The increase in COVID-19 cases has also brought a surge in demand for testing in the city, which has resulted in long lineups and often hours-long wait times at Winnipeg test sites.

Roussin said the province is looking at ways to expand its capacity, like how Ontario plans to offer COVID-19 tests in pharmacies starting Friday — though he said it's still too early to say whether Manitoba will do the same.

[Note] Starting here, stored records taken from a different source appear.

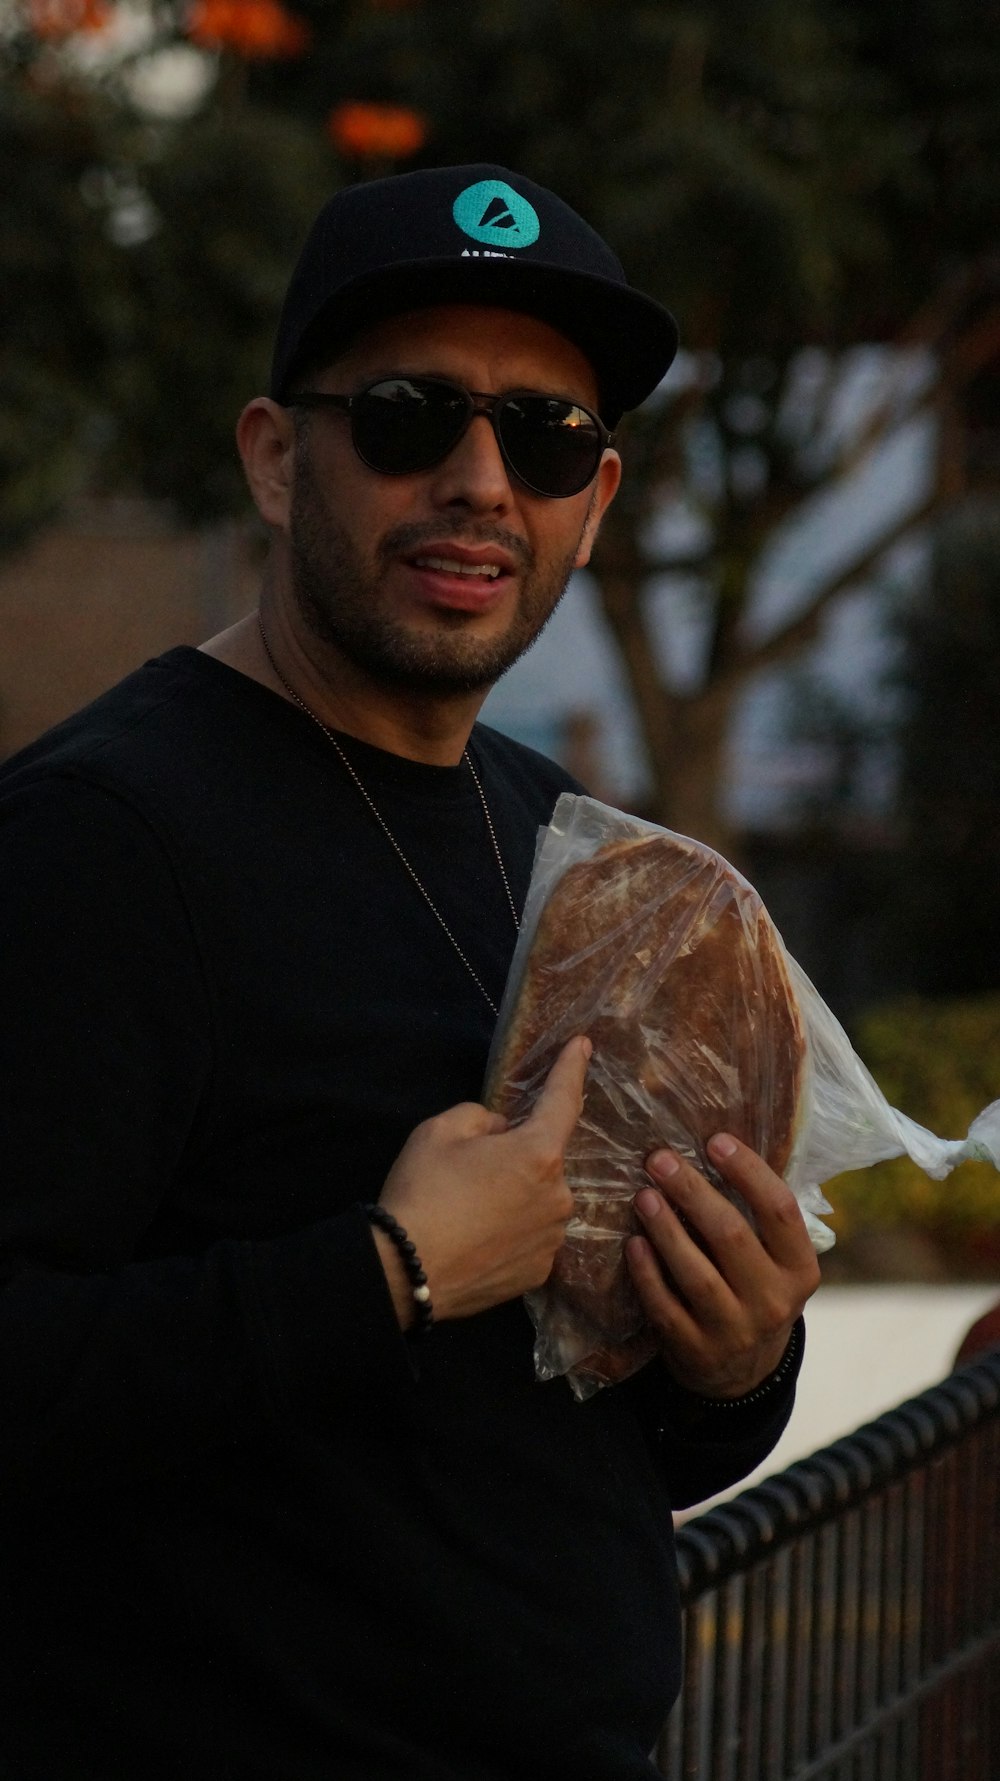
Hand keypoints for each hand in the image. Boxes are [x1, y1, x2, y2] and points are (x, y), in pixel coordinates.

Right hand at [375, 1036, 589, 1326]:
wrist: (405, 1273)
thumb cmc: (422, 1193)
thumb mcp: (438, 1130)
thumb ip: (481, 1118)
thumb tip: (502, 1133)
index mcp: (538, 1153)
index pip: (564, 1100)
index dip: (573, 1069)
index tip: (584, 1045)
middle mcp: (558, 1196)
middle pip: (544, 1160)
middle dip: (518, 1156)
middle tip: (471, 1171)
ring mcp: (551, 1239)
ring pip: (540, 1201)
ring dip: (517, 1197)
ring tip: (470, 1213)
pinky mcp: (539, 1274)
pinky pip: (532, 1238)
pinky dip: (512, 1233)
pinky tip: (478, 1241)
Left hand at [625, 1134, 820, 1398]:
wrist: (743, 1374)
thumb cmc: (755, 1291)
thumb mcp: (776, 1262)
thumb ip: (758, 1216)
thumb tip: (717, 1145)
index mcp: (800, 1270)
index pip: (781, 1210)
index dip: (749, 1172)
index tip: (715, 1140)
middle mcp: (774, 1302)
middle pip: (731, 1235)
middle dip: (692, 1192)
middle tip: (659, 1159)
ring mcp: (735, 1331)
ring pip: (696, 1274)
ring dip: (666, 1230)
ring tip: (642, 1195)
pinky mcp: (696, 1350)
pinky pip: (666, 1307)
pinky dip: (648, 1275)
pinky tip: (633, 1243)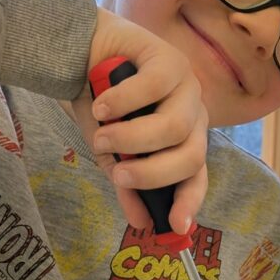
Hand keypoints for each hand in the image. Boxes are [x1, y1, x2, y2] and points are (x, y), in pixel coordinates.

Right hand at [70, 6, 207, 233]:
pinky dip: (121, 102)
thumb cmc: (101, 104)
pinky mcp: (170, 58)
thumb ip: (127, 183)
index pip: (197, 176)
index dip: (189, 201)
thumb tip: (141, 222)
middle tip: (118, 173)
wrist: (83, 53)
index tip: (176, 226)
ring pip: (173, 127)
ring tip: (101, 137)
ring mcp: (186, 86)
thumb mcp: (111, 151)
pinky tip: (100, 105)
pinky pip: (152, 89)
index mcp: (183, 141)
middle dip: (151, 173)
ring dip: (131, 139)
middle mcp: (193, 116)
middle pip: (190, 156)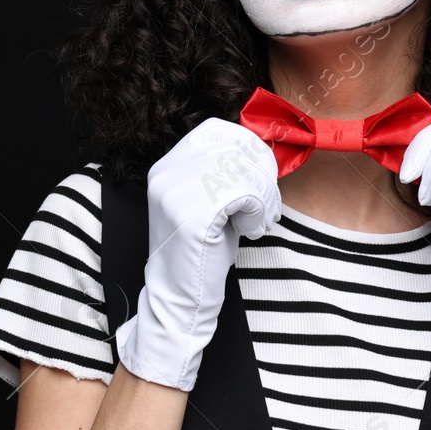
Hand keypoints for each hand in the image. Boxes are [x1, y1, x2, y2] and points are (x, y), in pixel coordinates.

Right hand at [115, 117, 281, 389]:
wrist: (180, 299)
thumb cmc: (202, 252)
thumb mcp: (208, 200)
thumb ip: (224, 171)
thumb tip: (261, 147)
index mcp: (166, 166)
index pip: (218, 130)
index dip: (249, 149)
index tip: (259, 178)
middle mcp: (166, 173)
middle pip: (236, 148)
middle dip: (262, 177)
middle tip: (264, 208)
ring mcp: (175, 192)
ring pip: (244, 170)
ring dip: (263, 197)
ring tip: (254, 221)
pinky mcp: (192, 215)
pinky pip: (245, 195)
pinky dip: (257, 213)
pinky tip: (248, 231)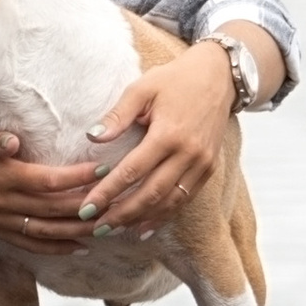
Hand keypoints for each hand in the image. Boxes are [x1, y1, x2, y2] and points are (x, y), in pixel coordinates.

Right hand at [0, 122, 98, 252]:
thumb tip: (13, 143)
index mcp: (3, 176)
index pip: (49, 180)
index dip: (79, 177)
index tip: (105, 169)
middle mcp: (5, 203)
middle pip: (55, 210)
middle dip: (89, 206)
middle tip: (118, 201)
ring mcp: (2, 221)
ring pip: (48, 232)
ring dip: (79, 231)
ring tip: (108, 226)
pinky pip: (31, 245)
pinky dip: (57, 248)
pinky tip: (80, 246)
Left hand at [78, 40, 237, 235]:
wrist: (219, 76)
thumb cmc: (175, 79)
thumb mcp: (143, 88)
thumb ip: (118, 115)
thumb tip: (92, 137)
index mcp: (168, 133)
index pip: (132, 170)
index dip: (108, 192)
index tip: (87, 207)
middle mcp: (188, 153)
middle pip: (151, 193)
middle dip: (122, 213)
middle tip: (97, 226)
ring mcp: (202, 164)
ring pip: (170, 202)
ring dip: (142, 219)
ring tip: (116, 229)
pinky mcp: (209, 168)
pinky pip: (185, 199)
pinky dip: (164, 215)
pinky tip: (144, 226)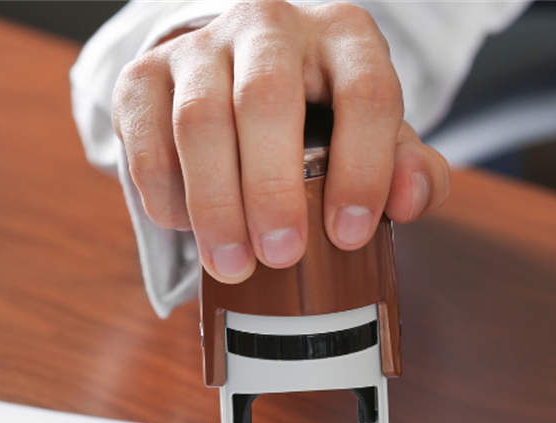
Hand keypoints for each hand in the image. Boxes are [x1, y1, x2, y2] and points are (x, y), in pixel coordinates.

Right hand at [111, 1, 450, 282]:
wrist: (236, 78)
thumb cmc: (321, 117)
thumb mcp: (377, 137)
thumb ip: (410, 170)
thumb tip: (410, 200)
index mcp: (344, 35)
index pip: (365, 93)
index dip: (361, 168)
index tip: (349, 235)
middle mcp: (271, 24)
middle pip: (267, 98)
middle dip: (273, 187)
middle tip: (281, 254)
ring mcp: (202, 45)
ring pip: (199, 118)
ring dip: (214, 202)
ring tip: (232, 264)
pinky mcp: (145, 73)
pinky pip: (147, 134)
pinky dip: (164, 189)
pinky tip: (185, 226)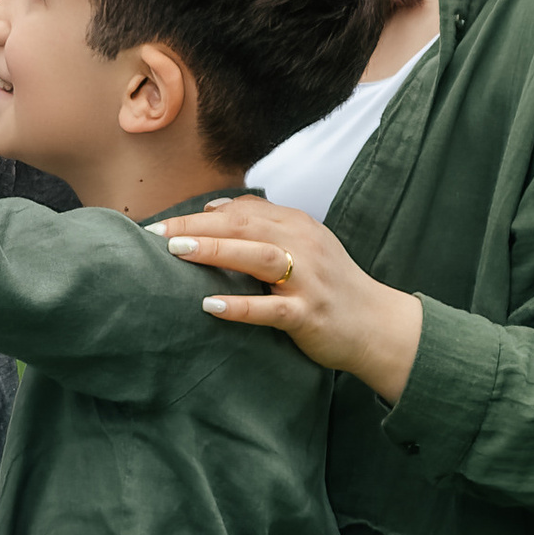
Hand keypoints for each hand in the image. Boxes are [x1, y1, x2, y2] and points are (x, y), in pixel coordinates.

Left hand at [162, 197, 424, 401]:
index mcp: (298, 226)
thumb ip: (261, 225)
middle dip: (198, 227)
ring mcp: (308, 280)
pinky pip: (271, 309)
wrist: (376, 326)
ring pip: (258, 257)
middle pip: (245, 227)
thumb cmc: (330, 287)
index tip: (162, 223)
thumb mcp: (302, 246)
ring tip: (177, 252)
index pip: (243, 210)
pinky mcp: (309, 314)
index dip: (200, 214)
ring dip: (216, 251)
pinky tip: (209, 305)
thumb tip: (211, 209)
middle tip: (157, 234)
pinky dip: (240, 306)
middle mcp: (304, 245)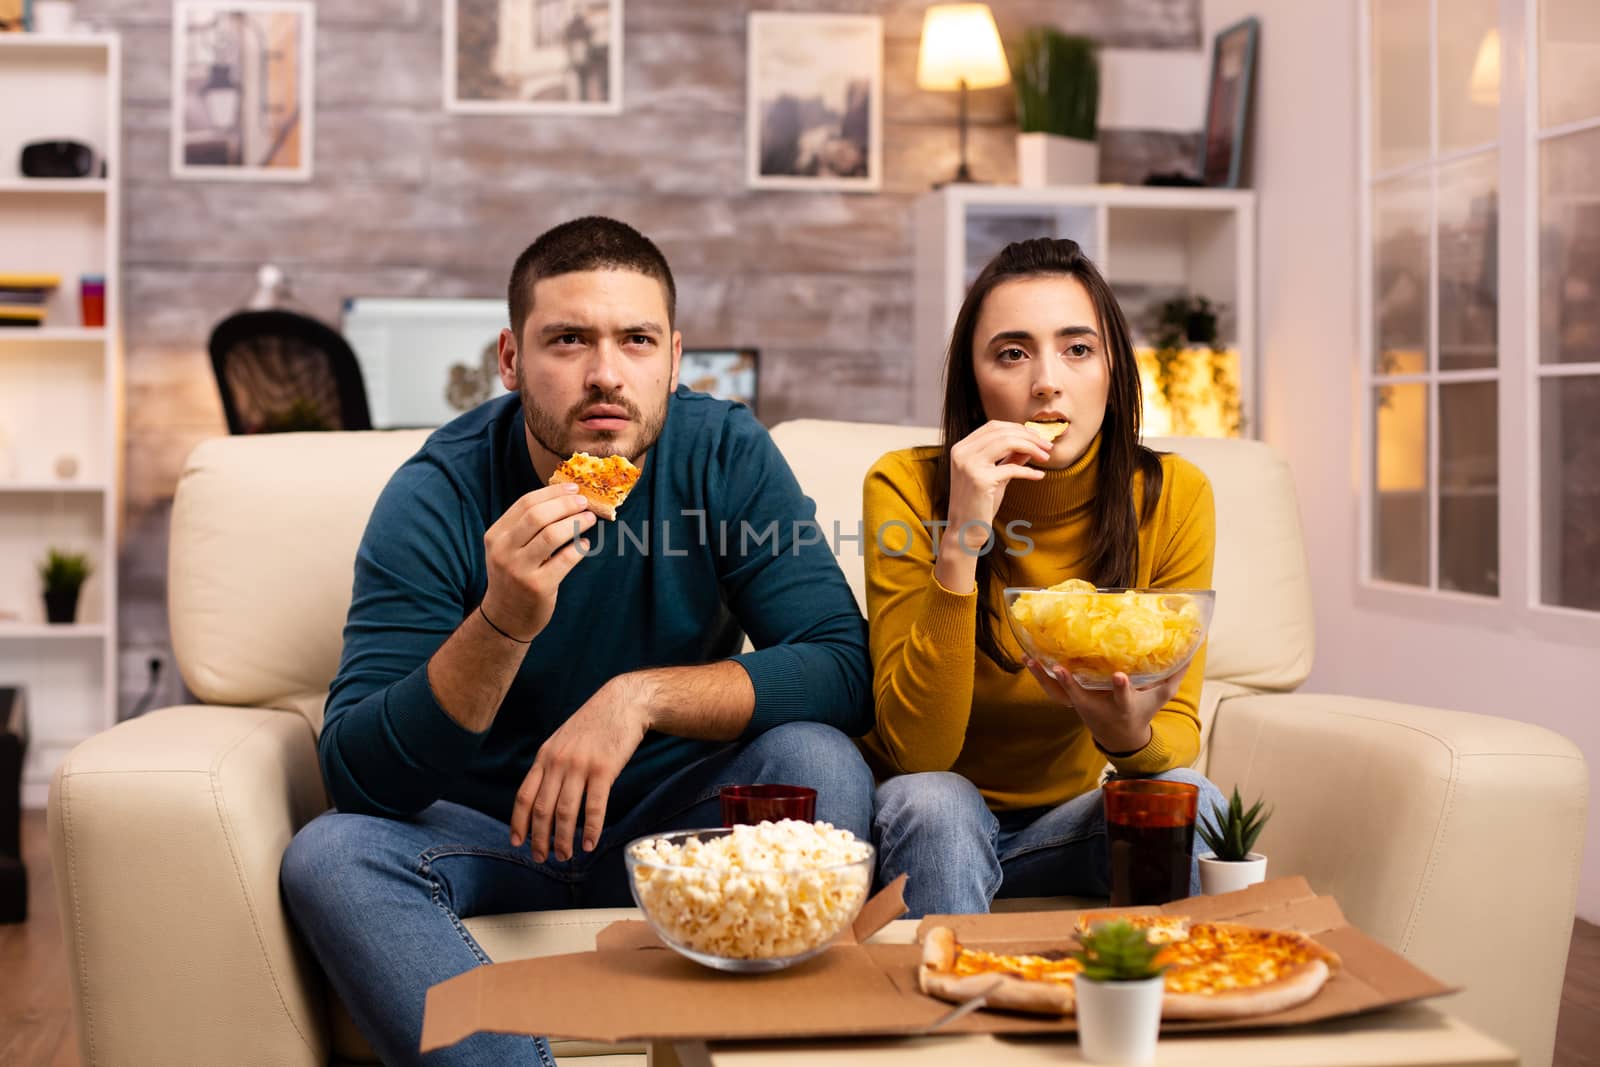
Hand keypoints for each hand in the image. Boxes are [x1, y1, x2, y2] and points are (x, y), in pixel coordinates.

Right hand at [480, 483, 595, 641]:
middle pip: (537, 516)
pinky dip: (579, 548)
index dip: (553, 492)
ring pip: (551, 535)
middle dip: (566, 505)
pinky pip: (565, 560)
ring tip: (590, 520)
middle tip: (585, 503)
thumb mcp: (509, 548)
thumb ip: (527, 526)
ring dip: (576, 523)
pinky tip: (585, 545)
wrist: (506, 617)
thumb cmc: (514, 576)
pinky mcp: (537, 587)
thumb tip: (564, 496)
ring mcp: (519, 570)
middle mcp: (503, 551)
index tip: (573, 488)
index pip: (525, 503)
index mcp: (496, 535)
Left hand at [510, 673, 651, 861]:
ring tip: (565, 856)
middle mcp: (558, 762)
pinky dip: (591, 829)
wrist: (623, 702)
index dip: (518, 823)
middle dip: (539, 839)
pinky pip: (594, 807)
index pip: (524, 796)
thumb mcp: (563, 740)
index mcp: (545, 756)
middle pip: (542, 810)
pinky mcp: (604, 770)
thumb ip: (551, 765)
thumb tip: (543, 798)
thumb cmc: (594, 724)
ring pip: (565, 813)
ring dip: (563, 840)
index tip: (517, 842)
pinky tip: (591, 844)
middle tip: (541, 858)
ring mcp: (580, 766)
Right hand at [945, 421, 1051, 549]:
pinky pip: (1012, 468)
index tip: (1037, 437)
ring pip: (1007, 442)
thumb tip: (1030, 443)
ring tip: (1046, 457)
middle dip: (1029, 436)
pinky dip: (1029, 471)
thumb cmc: (979, 504)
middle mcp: (962, 453)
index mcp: (961, 448)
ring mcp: (969, 465)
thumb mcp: (995, 476)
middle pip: (1002, 431)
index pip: (993, 426)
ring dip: (1032, 447)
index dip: (1018, 428)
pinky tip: (1039, 476)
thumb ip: (1009, 458)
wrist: (964, 530)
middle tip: (1048, 446)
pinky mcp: (980, 479)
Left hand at [1023, 658, 1185, 754]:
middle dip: (1071, 685)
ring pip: (1059, 694)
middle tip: (1060, 668)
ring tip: (1031, 658)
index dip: (1120, 687)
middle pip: (1081, 697)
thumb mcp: (1161, 696)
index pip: (1123, 697)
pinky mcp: (1070, 701)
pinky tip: (1028, 657)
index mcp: (1123, 706)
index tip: (1118, 675)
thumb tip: (1195, 646)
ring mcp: (1081, 705)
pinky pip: (1051, 690)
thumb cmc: (1142, 711)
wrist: (1120, 736)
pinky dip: (1040, 676)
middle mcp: (1098, 706)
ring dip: (1045, 678)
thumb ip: (1175, 673)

At a news conference earlier Thursday, Premier Brian Pallister noted long wait times for COVID-19 tests are not unique to Manitoba. He said the province is looking into possibilities of new ways of testing, but cautioned that "there are no instant answers" when asked about offering tests through pharmacies.

Pallister said he hopes to bring the COVID Alert app to Manitoba, and provincial officials are looking into making it happen.

There are now 11 people hospitalized with COVID-19 in Manitoba, Roussin said. Six of those people are in intensive care — the most since early April.

Manitoba has the third-highest active cases per 100,000 people, behind only Quebec and Alberta. (Jacques Marcoux/CBC)

To date, there have been 1,711 cases of the illness identified in the province; 1,243 of those people have recovered.

On Wednesday, 1,616 more COVID-19 tests were done in Manitoba, for a total of 171,661 completed in the province.

WATCH | Full news conference on COVID-19 | Sept. 24, 2020:

Provincial officials give update on COVID-19 outbreak: Thursday, September 24, 2020. 40:43

Clarifications

  • An earlier version of this story, based on provincial data, said there were 365 active COVID-19 cases in Winnipeg as of Thursday. In fact, that data was later updated to indicate 364 active cases in the region.